Test Kitchen-Approved
A plate of yellowtail crudo with nectarine and meyer lemon relish
Serves
4
Prep Time
20 - 25 minutes
Cook Time
40–45 minutes (including curing)

Crudo might seem like a restaurant-only dish, but it’s surprisingly simple to make at home.

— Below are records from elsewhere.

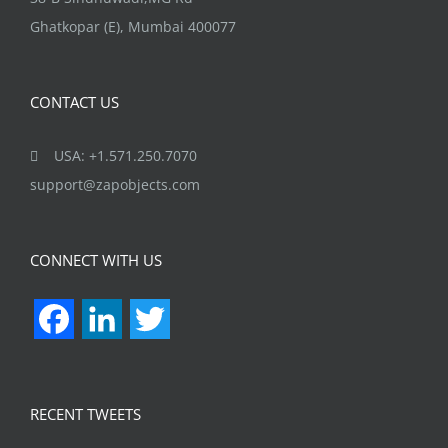
Ghatkopar (E), Mumbai 400077
CONTACT US
USA: +1.571.250.7070
support@zapobjects.com
CONNECT WITH US
Facebook
LinkedIn
Twitter
RECENT TWEETS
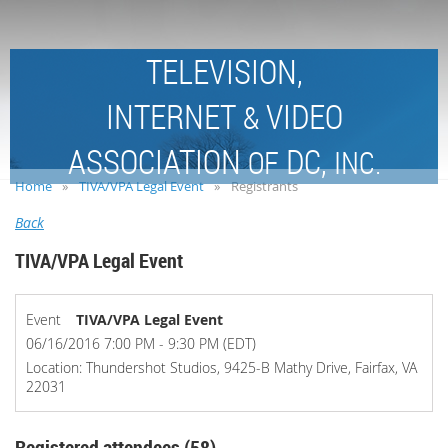
TELEVISION,
INTERNET
VIDEO
&
ASSOCIATION
DC,
OF
INC.
Home
TIVA/VPA Legal Event
Registrants
Back
TIVA/VPA Legal Event
Event
TIVA/VPA Legal Event
06/16/2016 7:00 PM - 9:30 PM (EDT)
Location: Thundershot Studios, 9425-B Mathy Drive, Fairfax, VA
22031
Registered attendees (58)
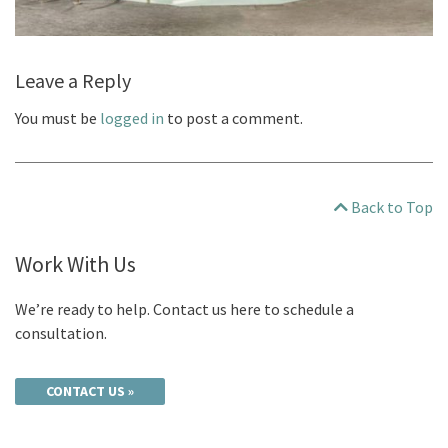
Leave a Reply
You must be
logged in
to post a comment.
Back to Top
Work With Us
We’re ready to help. Contact us here to schedule a
consultation.
CONTACT US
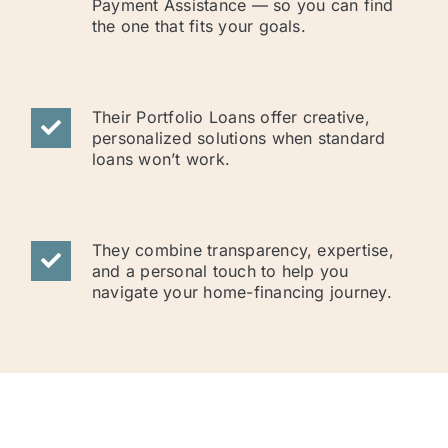
Payment Assistance — so you can find
the one that fits your goals.
Their Portfolio Loans offer creative,
personalized solutions when standard
loans won’t work.
They combine transparency, expertise,
and a personal touch to help you
navigate your home-financing journey.
NOW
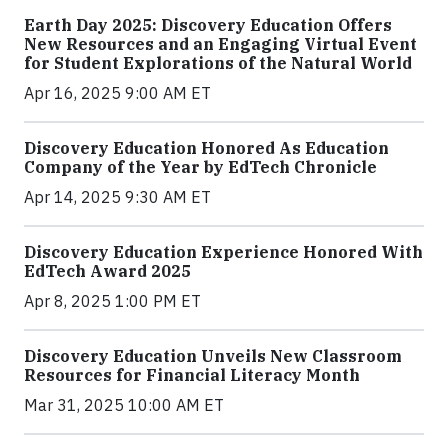
Earth Day 2025: Discovery Education Offers
New Resources and an Engaging Virtual Event
for Student Explorations of the Natural World
Apr 16, 2025 9:00 AM ET
Discovery Education Honored As Education
Company of the Year by EdTech Chronicle
Apr 14, 2025 9:30 AM ET
Discovery Education Experience Honored With
EdTech Award 2025
Apr 8, 2025 1:00 PM ET
Discovery Education Unveils New Classroom
Resources for Financial Literacy Month
Mar 31, 2025 10:00 AM ET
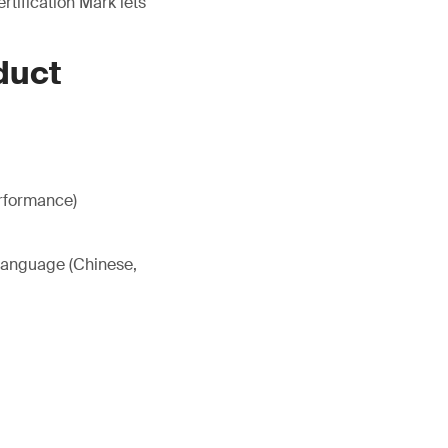
tification Mark lets
duct
erformance)
 language (Chinese,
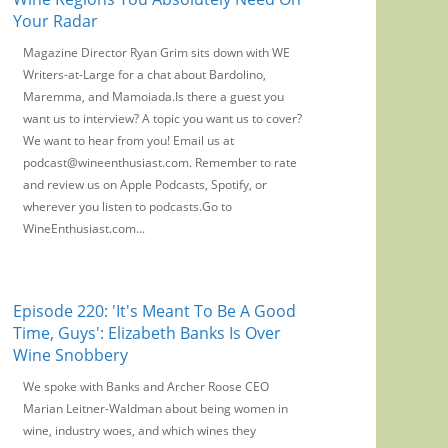
Your Radar
Magazine Director Ryan Grim sits down with WE
Writers-at-Large for a chat about Bardolino,
Maremma, and Mamoiada.Is there a guest you
want us to interview? A topic you want us to cover?
We want to hear from you! Email us at
podcast@wineenthusiast.com. Remember to rate
and review us on Apple Podcasts, Spotify, or
wherever you listen to podcasts.Go to
WineEnthusiast.com...
Episode 220: 'It's Meant To Be A Good
Time, Guys': Elizabeth Banks Is Over
Wine Snobbery
We spoke with Banks and Archer Roose CEO
Marian Leitner-Waldman about being women in
wine, industry woes, and which wines they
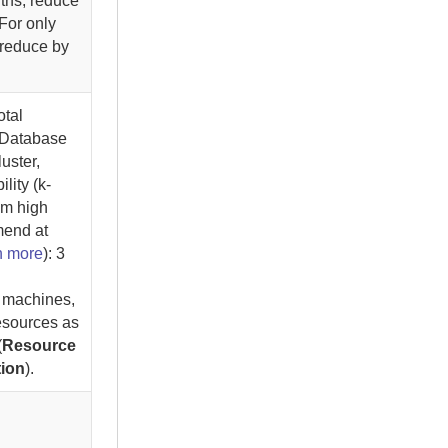
nths, reduce
 For only
 reduce by
otal
 Database
luster,
lity (k-
um high
mend at
n more
)
: 3
.
l machines,
esources as
(
Resource
tion
).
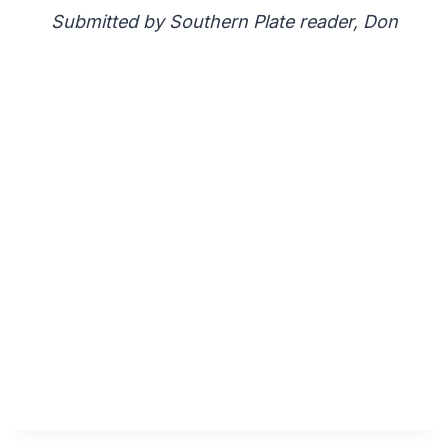
Submitted by Southern Plate reader, Don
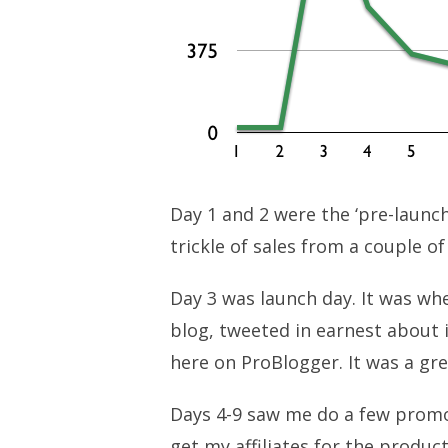
Day 1 and 2 were the ‘pre-launch
trickle of sales from a couple o
Day 3 was launch day. It was wh
blog, tweeted in earnest about 
here on ProBlogger. It was a gre
Days 4-9 saw me do a few promo
get my affiliates for the product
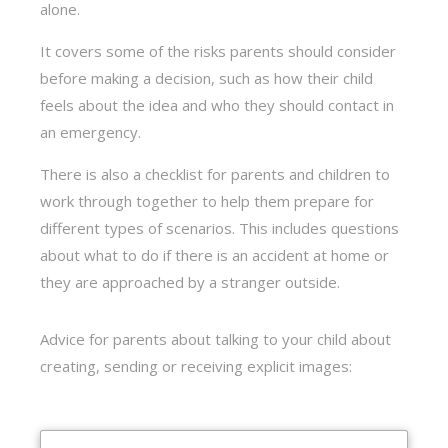
alone.
It covers some of the risks parents should consider
before making a decision, such as how their child
feels about the idea and who they should contact in
an emergency.
There is also a checklist for parents and children to
work through together to help them prepare for
different types of scenarios. This includes questions
about what to do if there is an accident at home or
they are approached by a stranger outside.
Advice for parents about talking to your child about
creating, sending or receiving explicit images:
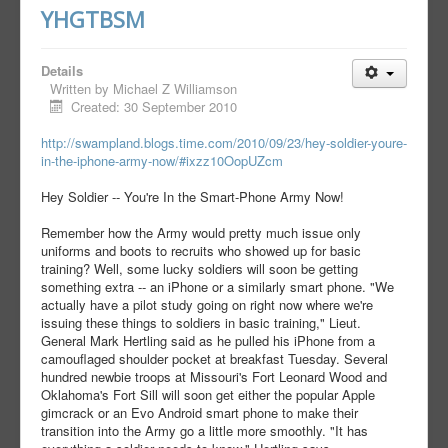
YHGTBSM
Details
Written by
Michael Z Williamson
Created: 30 September 2010
http://swampland.blogs.time.com/2010/09/23/hey-soldier-youre-
in-the-iphone-army-now/#ixzz10OopUZcm
Hey Soldier -- You're In the Smart-Phone Army Now!
Remember how the Army would pretty much issue only
uniforms and boots to recruits who showed up for basic
training? Well, some lucky soldiers will soon be getting
something extra -- an iPhone or a similarly smart phone. "We
actually have a pilot study going on right now where we're
issuing these things to soldiers in basic training," Lieut.
General Mark Hertling said as he pulled his iPhone from a
camouflaged shoulder pocket at breakfast Tuesday. Several
hundred newbie troops at Missouri's Fort Leonard Wood and
Oklahoma's Fort Sill will soon get either the popular Apple
gimcrack or an Evo Android smart phone to make their
transition into the Army go a little more smoothly. "It has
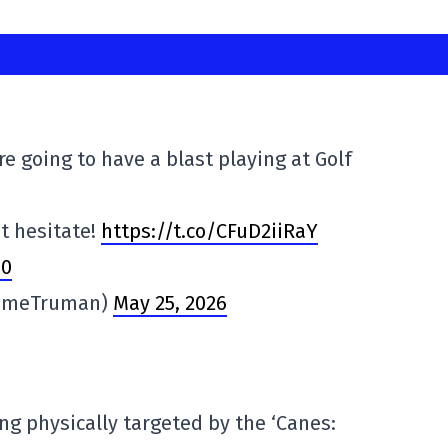
re going to have a blast playing at Golf
n't hesitate!
https://t.co/CFuD2iiRaY
p0
imeTruman)
May 25, 2026
g physically targeted by the ‘Canes:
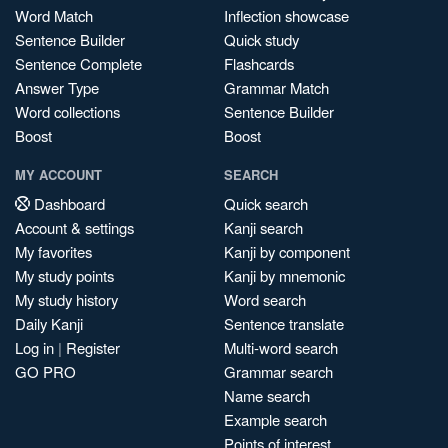
Word Match
Inflection showcase
Sentence Builder
Quick study
Sentence Complete
Flashcards
Answer Type
Grammar Match
Word collections
Sentence Builder
Boost
Boost
MY ACCOUNT
SEARCH
Dashboard
Quick search
Account & settings
Kanji search
My favorites
Kanji by component
My study points
Kanji by mnemonic
My study history
Word search
Daily Kanji
Sentence translate
Log in
|
Register
Multi-word search
GO PRO
Grammar search
Name search
Example search
Points of interest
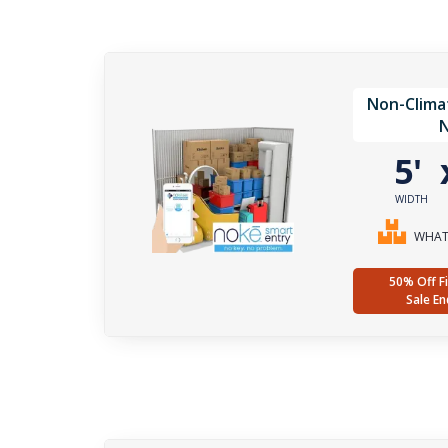
Non-Clima
5'
WIDTH
WHAT 
50% Off Fi
Sale En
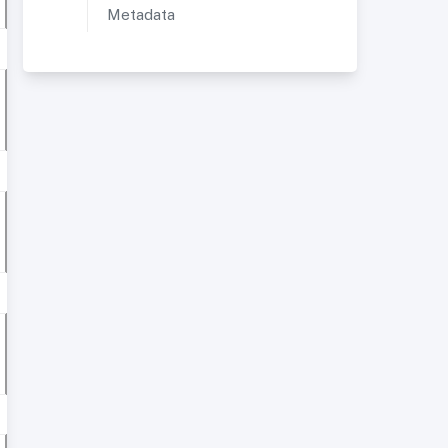
Metadata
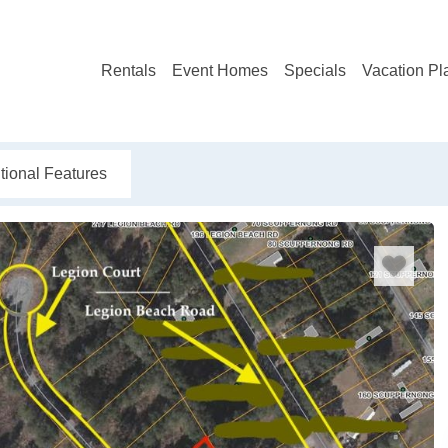
Rentals
Event Homes
Specials
Vacation Pl
tional Features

With sushi-grade fish from your local Japanese market and a few seasonal ingredients, you can create a fresh, elegant dish that feels special without being complicated.


Ingredients

For the Cure Mixture:

  • 1/2 Cup Sugar
  • 1/2 Cup Salt
  • Zest of 3 Meyer lemons

For the Yellowtail:

  • 1 Pound Sushi-grade yellowtail, cut into pieces

For the Meyer Lemon Relish:

  • 1 shallot, finely brunoise
  • 2 tbsp chives, finely chopped
  • Peel of 2 meyer lemons, finely brunoise
  • 2 tbsp Meyer lemon juice
  • 1 tsp chopped Calabrian chili
  • 1 tsp whole grain mustard
  • 1 tbsp olive oil
  • Salt, to taste

For the Sauce:

  • 2 tbsp liquid shio koji
  • 2 tbsp meyer lemon juice (additional)
  • 1 tbsp maple syrup
  • Salt, to taste

For the Assembly & Garnish:

  • 2 white nectarines, cut into ⅓ inch slices (can sub with any stone fruit)
  • Fresh mint leaves
  • Fresh Thai basil leaves
  • Extra virgin olive oil, for drizzling
  • Flaky salt, for finishing

Directions

  • Step 1

    Prepare the Cure Mixture:

    • In a small bowl, combine sugar, salt, and Meyer lemon zest.
    • Rub the mixture between your fingers to release the aroma.
  • Step 2

    Cure the Fish:

    • Cover the yellowtail pieces evenly with the cure mixture.
    • Place on a paper towel-lined baking tray.
    • Refrigerate for 20 minutes.
    • After curing, rinse off the salt mixture, pat dry, and cut into sashimi style pieces.
  • Step 3

    Make the Relish:

    • In a bowl, combine finely brunoised shallot, chopped chives, lemon peel, lemon juice, chili, mustard, and olive oil.
    • Season with salt to taste.
  • Step 4

    Prepare the Sauce:

    • Mix shio koji, lemon juice, and maple syrup in a small bowl.
    • Adjust seasoning with salt if needed.
  • Step 5

    Assemble the Dish:

    • Lay slices of white nectarine on a serving plate.
    • Top each slice with a mint leaf, a Thai basil leaf, a piece of cured yellowtail, and a dollop of the relish.
    • Arrange the plate by flooding it with the prepared sauce.
    • Finish with a drizzle of good olive oil and sprinkle flaky salt over the dish.